[[ Data extract, beginning ]]

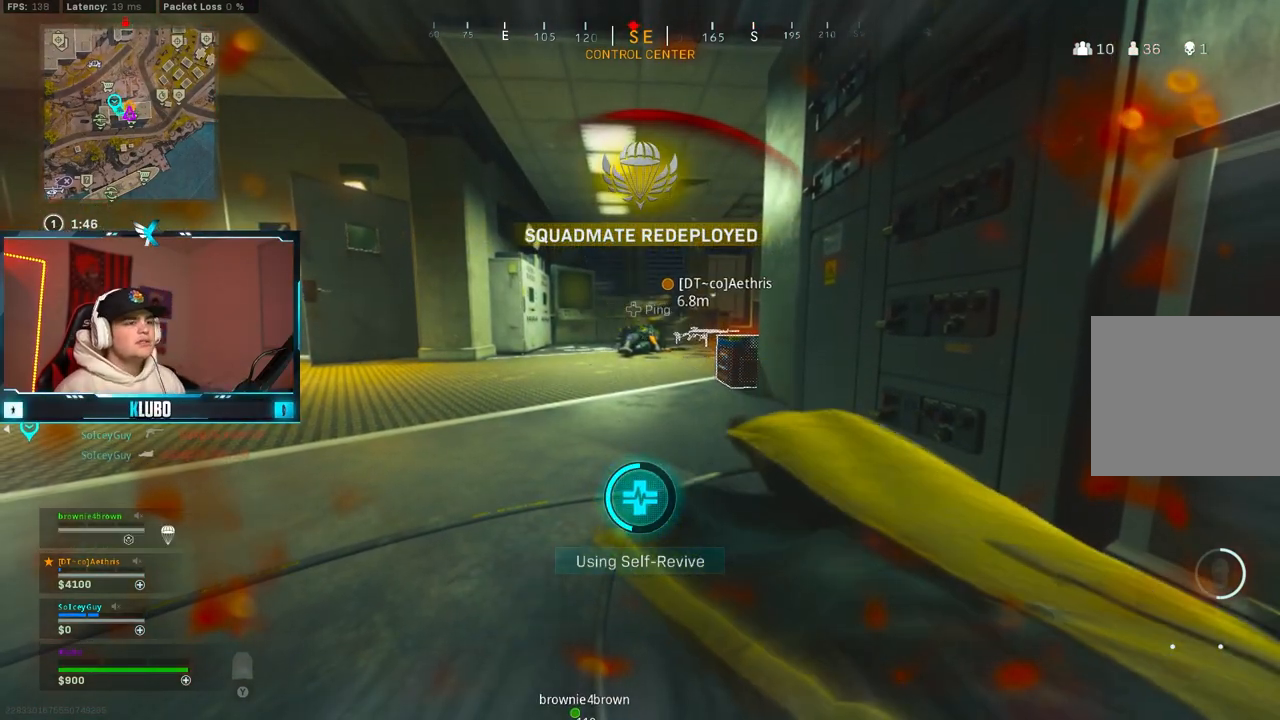
{"buttons": ["Y"], "left_stick": "center", "right_stick": "center", "button_events": []}
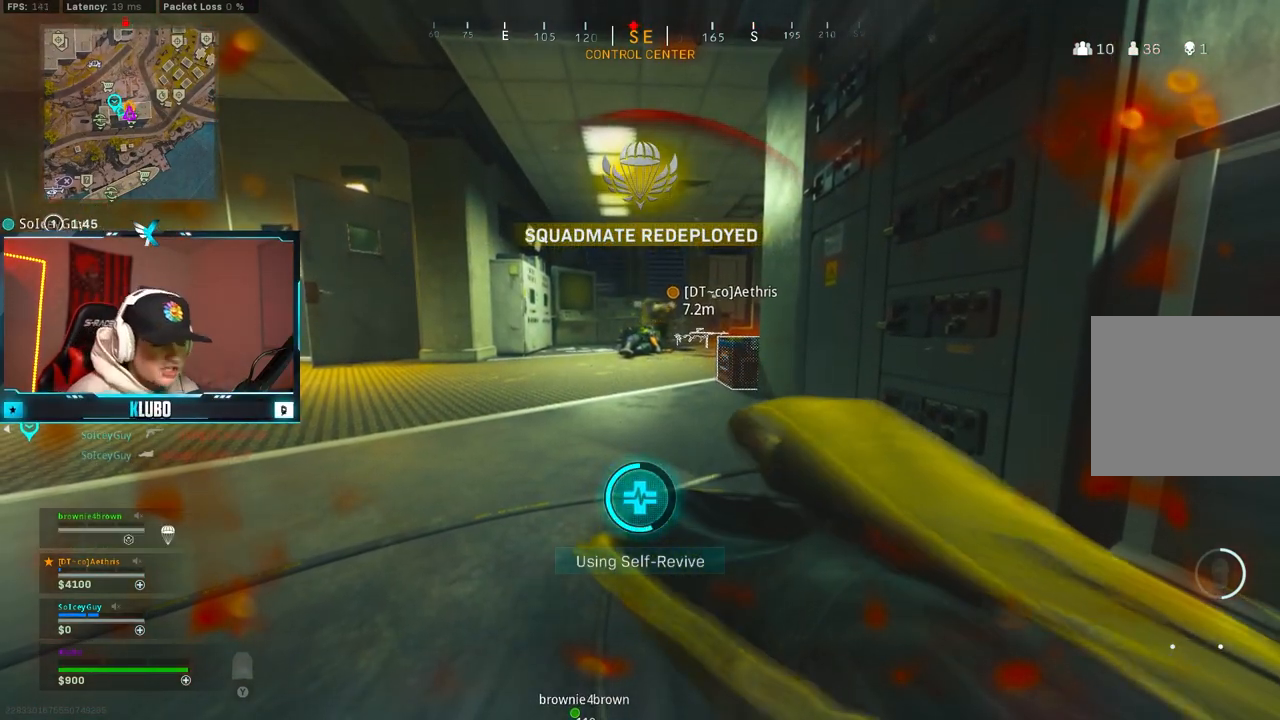
{"buttons": ["Y"], "left_stick": "center", "right_stick": "left", "button_events": []}
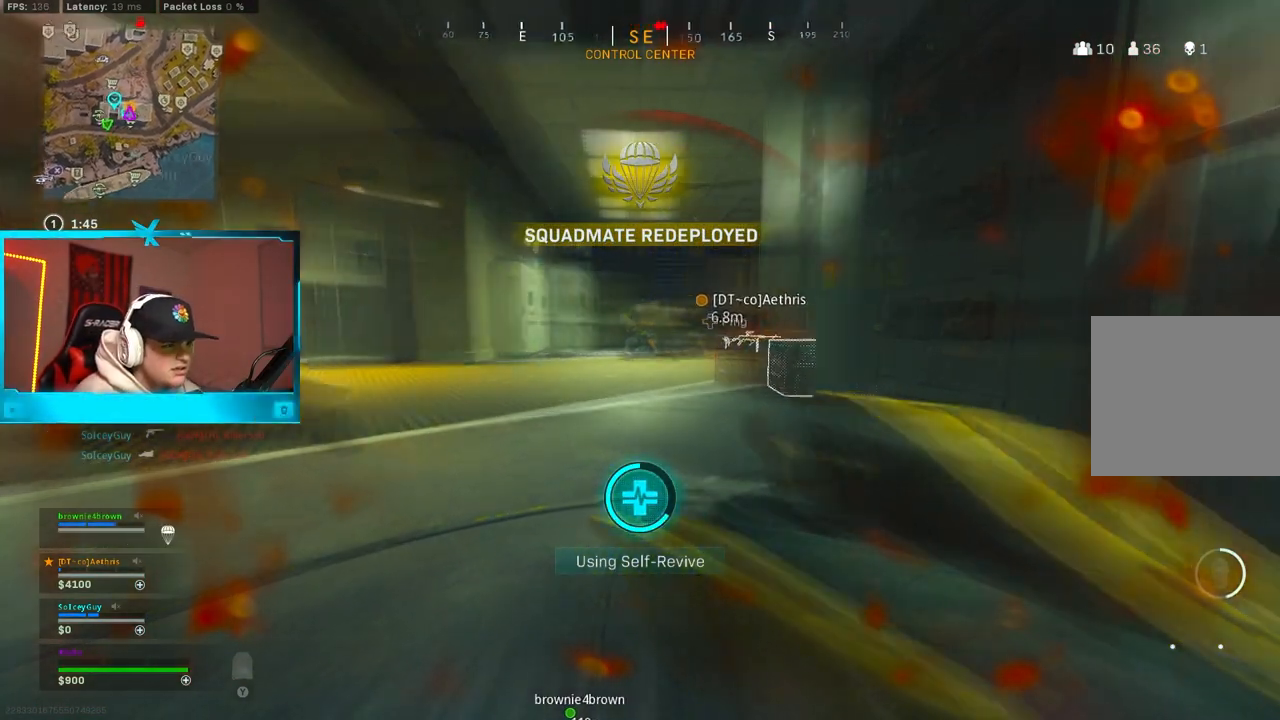
{"buttons": ["Y"], "left_stick": "up-left", "right_stick": "center", "button_events": []}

[[ Data extract, end ]]

Brief — Would you please set down the data above again exactly, without its pictures?

Problem solution —
{"buttons": ["Y"], "left_stick": "center", "right_stick": "center", "button_events": []}
{"buttons": ["Y"], "left_stick": "center", "right_stick": "left", "button_events": []}
{"buttons": ["Y"], "left_stick": "up-left", "right_stick": "center", "button_events": []}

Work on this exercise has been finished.